What is expected: Display each line below that contains the exact word "accurate", copying the full line.

Given records:
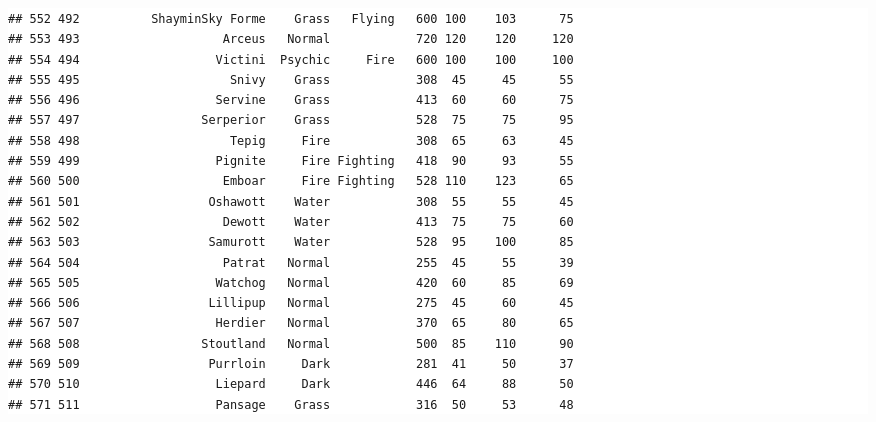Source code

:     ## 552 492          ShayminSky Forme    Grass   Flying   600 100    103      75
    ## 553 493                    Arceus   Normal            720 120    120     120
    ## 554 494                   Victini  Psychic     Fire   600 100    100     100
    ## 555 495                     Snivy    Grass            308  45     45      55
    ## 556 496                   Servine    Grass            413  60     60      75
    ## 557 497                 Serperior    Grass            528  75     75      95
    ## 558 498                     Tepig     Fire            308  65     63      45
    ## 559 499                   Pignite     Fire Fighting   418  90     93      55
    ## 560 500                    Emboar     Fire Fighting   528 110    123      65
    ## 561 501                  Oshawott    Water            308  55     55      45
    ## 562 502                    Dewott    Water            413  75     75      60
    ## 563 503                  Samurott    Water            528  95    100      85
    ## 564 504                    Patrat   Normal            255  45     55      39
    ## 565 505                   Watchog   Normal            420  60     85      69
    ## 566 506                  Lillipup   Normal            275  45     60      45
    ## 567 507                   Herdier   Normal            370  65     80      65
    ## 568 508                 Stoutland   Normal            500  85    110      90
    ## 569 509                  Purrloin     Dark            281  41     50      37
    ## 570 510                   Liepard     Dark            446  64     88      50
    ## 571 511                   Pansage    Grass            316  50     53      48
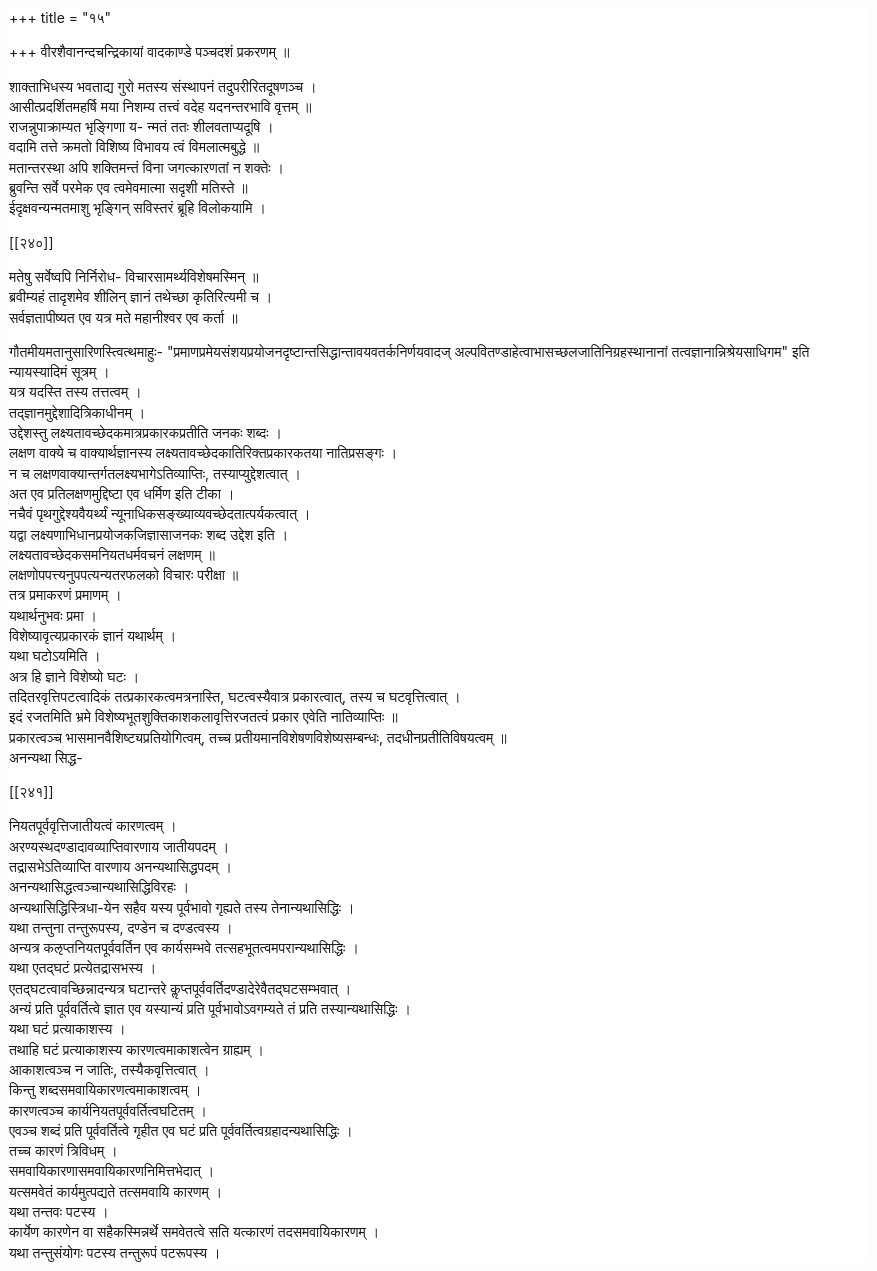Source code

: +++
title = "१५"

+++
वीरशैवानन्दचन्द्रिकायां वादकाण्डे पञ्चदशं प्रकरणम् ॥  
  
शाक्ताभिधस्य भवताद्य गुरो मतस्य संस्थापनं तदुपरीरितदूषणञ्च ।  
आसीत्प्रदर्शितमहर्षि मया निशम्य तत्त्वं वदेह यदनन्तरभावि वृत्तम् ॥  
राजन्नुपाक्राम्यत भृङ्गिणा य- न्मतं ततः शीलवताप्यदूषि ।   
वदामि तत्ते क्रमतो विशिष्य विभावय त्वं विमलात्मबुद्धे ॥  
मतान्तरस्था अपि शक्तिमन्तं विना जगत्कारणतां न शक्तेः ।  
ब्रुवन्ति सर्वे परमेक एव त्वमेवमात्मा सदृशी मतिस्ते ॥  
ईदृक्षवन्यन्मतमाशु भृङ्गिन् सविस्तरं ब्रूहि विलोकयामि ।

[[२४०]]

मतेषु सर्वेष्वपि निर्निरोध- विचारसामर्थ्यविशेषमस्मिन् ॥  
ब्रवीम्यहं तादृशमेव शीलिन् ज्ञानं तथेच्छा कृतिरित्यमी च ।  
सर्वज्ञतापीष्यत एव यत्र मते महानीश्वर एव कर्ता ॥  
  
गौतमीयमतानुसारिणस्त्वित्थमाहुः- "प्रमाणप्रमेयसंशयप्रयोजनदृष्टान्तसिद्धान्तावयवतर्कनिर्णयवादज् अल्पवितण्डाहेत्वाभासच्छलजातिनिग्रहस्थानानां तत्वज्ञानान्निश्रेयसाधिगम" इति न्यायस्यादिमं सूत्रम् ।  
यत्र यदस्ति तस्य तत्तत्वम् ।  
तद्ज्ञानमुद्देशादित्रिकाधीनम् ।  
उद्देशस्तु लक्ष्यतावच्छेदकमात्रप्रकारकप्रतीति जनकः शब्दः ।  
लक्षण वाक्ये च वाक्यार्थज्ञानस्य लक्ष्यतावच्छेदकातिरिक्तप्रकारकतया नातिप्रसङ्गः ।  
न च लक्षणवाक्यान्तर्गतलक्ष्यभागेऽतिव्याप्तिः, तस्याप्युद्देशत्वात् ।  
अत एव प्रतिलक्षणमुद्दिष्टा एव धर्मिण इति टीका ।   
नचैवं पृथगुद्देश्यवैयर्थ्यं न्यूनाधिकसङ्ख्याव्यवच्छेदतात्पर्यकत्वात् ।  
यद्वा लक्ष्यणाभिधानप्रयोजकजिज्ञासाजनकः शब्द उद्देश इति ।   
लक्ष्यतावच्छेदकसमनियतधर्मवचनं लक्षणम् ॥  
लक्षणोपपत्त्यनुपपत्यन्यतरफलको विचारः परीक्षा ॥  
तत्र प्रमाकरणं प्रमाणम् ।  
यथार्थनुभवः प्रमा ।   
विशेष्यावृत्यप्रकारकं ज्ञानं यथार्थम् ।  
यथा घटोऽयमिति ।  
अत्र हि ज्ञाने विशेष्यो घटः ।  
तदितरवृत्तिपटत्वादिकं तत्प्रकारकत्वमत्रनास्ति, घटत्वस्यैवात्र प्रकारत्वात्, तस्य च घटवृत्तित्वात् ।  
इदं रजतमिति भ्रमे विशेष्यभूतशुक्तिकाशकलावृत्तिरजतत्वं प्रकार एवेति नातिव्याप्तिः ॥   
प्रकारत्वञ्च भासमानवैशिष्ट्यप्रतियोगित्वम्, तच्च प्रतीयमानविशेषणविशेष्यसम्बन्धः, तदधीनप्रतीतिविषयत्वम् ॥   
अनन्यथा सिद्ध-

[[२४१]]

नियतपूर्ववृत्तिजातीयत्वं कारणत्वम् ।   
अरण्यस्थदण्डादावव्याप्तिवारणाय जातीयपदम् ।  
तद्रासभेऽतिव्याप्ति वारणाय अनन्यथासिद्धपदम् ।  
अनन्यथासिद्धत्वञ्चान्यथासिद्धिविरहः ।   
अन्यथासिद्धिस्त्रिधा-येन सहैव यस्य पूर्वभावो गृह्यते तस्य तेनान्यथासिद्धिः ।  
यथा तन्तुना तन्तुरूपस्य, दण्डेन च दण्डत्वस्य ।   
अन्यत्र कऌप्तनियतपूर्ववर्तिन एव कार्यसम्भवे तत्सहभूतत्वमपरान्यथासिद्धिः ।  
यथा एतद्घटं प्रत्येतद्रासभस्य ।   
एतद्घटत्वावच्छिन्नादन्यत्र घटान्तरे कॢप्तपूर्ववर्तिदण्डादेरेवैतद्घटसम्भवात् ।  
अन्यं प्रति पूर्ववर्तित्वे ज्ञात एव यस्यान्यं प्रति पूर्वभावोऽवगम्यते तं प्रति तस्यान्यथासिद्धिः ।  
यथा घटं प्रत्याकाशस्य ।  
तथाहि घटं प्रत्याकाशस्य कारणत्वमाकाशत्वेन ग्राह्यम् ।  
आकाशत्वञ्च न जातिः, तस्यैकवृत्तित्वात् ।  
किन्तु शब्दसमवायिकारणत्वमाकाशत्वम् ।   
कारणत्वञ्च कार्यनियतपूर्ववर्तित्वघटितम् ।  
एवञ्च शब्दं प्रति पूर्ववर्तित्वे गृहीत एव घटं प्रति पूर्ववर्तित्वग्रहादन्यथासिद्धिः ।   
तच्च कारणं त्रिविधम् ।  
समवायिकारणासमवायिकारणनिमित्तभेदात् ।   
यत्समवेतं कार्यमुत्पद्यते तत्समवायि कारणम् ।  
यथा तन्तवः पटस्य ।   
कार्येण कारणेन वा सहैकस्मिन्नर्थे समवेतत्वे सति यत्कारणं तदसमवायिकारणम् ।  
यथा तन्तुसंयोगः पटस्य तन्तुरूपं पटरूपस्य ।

...

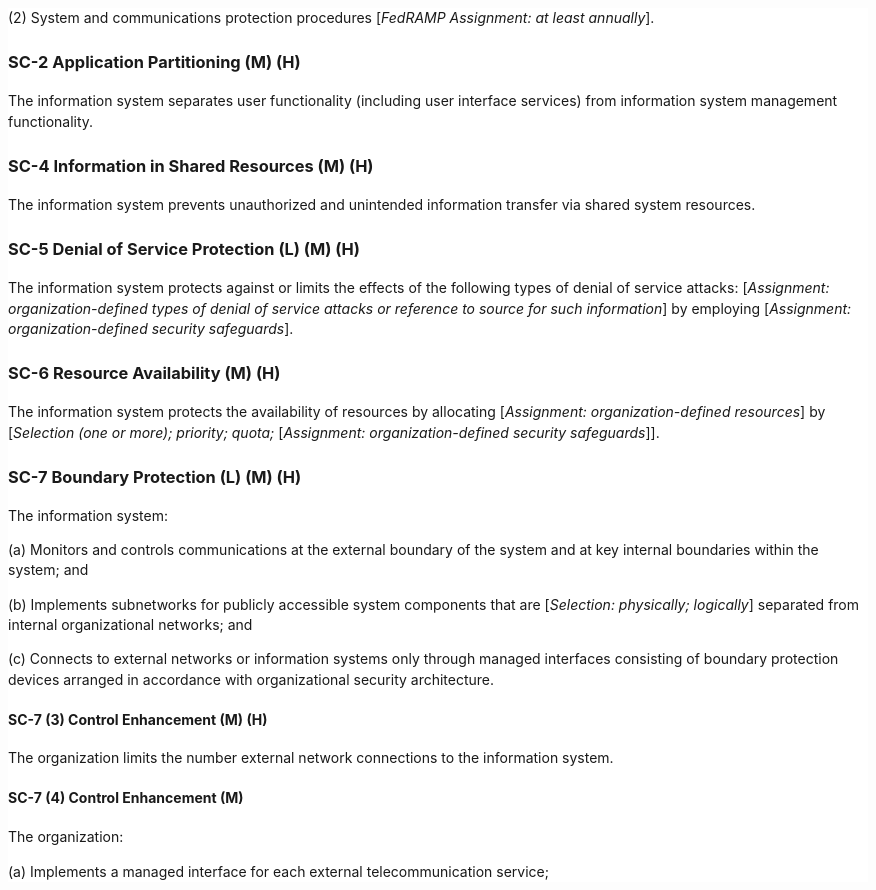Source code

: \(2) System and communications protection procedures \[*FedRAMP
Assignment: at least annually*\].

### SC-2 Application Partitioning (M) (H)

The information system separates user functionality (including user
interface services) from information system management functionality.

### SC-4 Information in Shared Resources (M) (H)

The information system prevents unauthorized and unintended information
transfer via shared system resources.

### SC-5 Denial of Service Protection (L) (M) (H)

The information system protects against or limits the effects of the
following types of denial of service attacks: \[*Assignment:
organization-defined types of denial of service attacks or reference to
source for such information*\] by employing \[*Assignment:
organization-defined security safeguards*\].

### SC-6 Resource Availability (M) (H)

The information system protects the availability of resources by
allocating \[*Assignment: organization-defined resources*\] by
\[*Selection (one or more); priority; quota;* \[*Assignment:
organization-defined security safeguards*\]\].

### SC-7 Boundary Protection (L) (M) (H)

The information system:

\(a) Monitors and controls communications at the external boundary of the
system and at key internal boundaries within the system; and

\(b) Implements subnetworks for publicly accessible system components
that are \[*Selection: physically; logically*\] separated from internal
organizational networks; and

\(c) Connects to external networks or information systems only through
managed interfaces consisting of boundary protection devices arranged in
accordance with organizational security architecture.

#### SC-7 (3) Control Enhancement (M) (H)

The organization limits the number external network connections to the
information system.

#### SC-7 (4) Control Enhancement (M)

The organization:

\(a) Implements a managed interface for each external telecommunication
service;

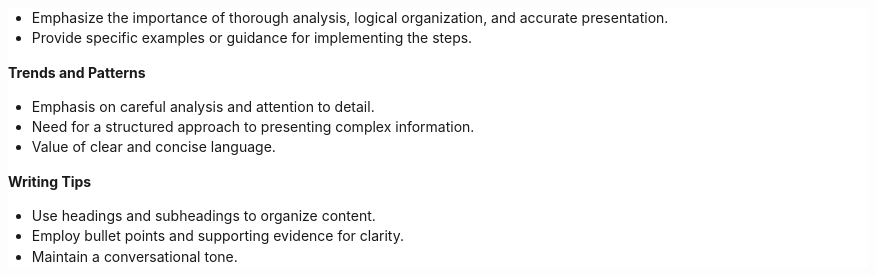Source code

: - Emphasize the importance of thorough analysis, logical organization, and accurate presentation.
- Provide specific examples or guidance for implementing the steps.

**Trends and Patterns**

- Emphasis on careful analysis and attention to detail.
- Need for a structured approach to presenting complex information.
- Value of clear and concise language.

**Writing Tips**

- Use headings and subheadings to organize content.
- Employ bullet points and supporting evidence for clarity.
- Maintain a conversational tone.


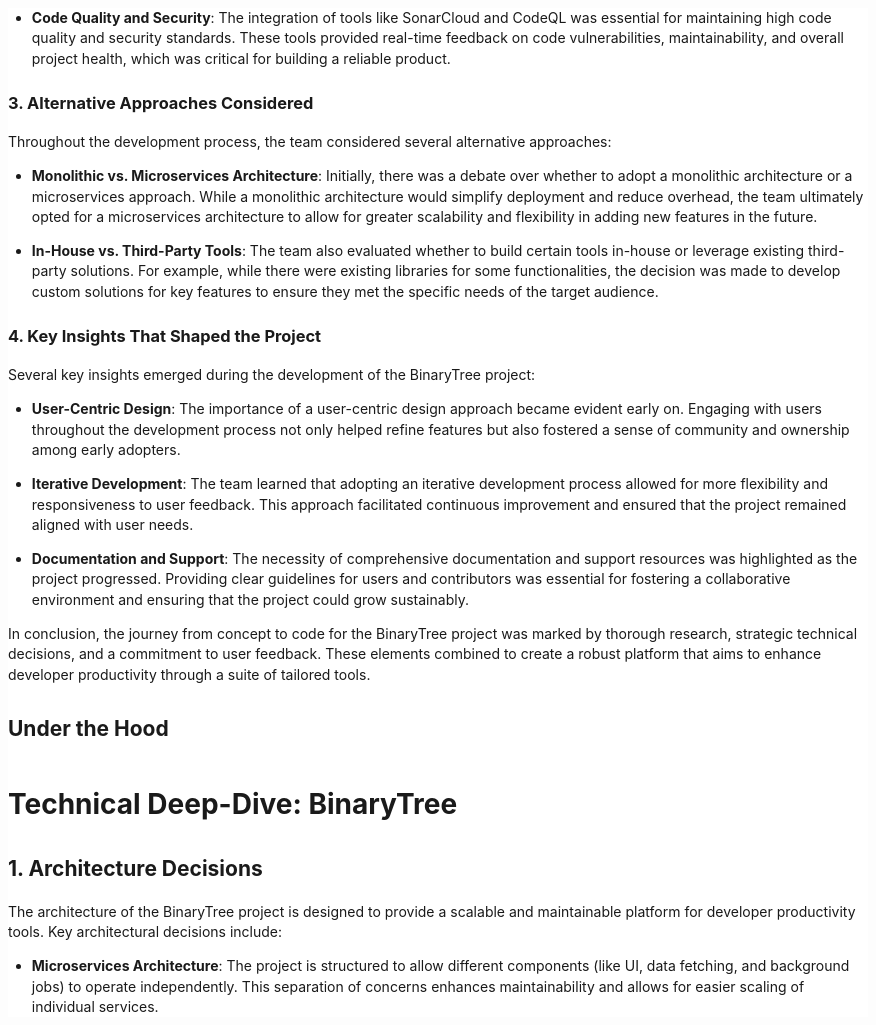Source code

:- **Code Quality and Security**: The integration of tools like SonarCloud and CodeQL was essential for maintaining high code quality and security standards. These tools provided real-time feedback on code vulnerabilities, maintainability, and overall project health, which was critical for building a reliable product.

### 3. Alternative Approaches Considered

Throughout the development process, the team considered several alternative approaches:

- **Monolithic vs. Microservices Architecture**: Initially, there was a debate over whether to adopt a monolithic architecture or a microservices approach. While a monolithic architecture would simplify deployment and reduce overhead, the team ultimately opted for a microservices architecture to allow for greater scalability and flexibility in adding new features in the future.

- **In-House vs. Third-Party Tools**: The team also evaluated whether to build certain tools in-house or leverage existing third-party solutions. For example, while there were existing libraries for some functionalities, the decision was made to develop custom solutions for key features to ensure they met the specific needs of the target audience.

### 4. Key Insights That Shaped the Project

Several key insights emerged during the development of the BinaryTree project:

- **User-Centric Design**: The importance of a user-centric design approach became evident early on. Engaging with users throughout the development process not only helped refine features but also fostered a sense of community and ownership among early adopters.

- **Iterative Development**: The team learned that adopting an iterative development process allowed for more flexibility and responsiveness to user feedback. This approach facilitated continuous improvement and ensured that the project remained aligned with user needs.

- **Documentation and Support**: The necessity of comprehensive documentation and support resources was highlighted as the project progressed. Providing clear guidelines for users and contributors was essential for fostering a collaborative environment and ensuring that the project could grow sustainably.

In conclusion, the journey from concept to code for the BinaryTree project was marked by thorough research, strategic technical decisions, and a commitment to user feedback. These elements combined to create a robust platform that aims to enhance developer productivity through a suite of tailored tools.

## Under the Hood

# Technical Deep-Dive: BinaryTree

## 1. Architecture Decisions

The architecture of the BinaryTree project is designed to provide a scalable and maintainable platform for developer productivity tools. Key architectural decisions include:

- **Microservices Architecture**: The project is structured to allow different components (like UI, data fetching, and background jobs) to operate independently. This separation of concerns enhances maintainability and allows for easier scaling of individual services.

==

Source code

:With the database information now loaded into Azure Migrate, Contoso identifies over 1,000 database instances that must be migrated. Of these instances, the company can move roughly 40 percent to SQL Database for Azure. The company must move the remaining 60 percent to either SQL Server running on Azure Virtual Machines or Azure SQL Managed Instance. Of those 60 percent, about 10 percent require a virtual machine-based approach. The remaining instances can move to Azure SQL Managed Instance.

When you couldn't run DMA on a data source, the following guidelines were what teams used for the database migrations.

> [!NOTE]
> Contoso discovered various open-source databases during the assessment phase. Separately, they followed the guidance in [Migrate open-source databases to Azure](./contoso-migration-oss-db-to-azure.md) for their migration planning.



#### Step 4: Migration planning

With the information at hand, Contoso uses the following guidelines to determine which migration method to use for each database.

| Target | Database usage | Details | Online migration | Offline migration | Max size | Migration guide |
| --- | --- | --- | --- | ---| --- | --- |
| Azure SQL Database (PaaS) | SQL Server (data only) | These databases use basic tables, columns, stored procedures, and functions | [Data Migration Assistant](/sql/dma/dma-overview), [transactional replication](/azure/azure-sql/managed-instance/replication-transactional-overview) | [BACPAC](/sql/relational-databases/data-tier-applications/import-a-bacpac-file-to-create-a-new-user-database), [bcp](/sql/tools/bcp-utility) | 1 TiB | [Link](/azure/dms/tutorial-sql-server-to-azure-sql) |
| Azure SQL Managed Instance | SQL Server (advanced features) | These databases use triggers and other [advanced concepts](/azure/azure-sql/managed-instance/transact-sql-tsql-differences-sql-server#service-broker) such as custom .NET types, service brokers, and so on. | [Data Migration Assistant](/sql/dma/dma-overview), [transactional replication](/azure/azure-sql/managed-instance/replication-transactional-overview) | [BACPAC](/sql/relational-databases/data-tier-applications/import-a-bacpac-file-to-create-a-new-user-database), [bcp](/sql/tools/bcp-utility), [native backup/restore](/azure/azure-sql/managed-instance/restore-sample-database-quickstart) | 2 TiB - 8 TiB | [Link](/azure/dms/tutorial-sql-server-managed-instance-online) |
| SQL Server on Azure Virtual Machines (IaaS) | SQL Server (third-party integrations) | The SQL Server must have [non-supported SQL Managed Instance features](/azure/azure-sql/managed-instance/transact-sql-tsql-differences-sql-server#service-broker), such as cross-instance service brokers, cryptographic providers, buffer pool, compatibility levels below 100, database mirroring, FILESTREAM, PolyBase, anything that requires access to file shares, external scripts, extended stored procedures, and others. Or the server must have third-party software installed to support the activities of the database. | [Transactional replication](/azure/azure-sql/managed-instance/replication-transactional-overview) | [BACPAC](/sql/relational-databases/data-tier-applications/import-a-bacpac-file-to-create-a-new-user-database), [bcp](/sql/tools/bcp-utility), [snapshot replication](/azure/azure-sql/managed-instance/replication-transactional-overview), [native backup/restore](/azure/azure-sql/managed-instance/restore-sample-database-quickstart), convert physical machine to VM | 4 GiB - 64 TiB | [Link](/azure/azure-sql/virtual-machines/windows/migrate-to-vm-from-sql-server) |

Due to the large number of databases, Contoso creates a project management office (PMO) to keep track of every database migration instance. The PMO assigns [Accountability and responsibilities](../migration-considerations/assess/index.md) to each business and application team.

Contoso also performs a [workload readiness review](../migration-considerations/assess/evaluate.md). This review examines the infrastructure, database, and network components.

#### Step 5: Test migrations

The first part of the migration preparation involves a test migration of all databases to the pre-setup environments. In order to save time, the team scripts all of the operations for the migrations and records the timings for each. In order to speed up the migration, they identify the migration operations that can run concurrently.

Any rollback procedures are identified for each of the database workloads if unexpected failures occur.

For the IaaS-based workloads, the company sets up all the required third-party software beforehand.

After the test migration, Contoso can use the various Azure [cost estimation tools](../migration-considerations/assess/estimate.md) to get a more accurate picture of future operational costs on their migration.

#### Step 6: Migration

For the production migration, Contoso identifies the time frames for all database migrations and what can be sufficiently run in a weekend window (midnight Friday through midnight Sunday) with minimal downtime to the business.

Exercise answer:
: - Emphasize the importance of thorough analysis, logical organization, and accurate presentation.
After the test migration, Contoso can use the various Azure [cost estimation tools](../migration-considerations/assess/estimate.md) to get a more accurate picture of future operational costs on their migration.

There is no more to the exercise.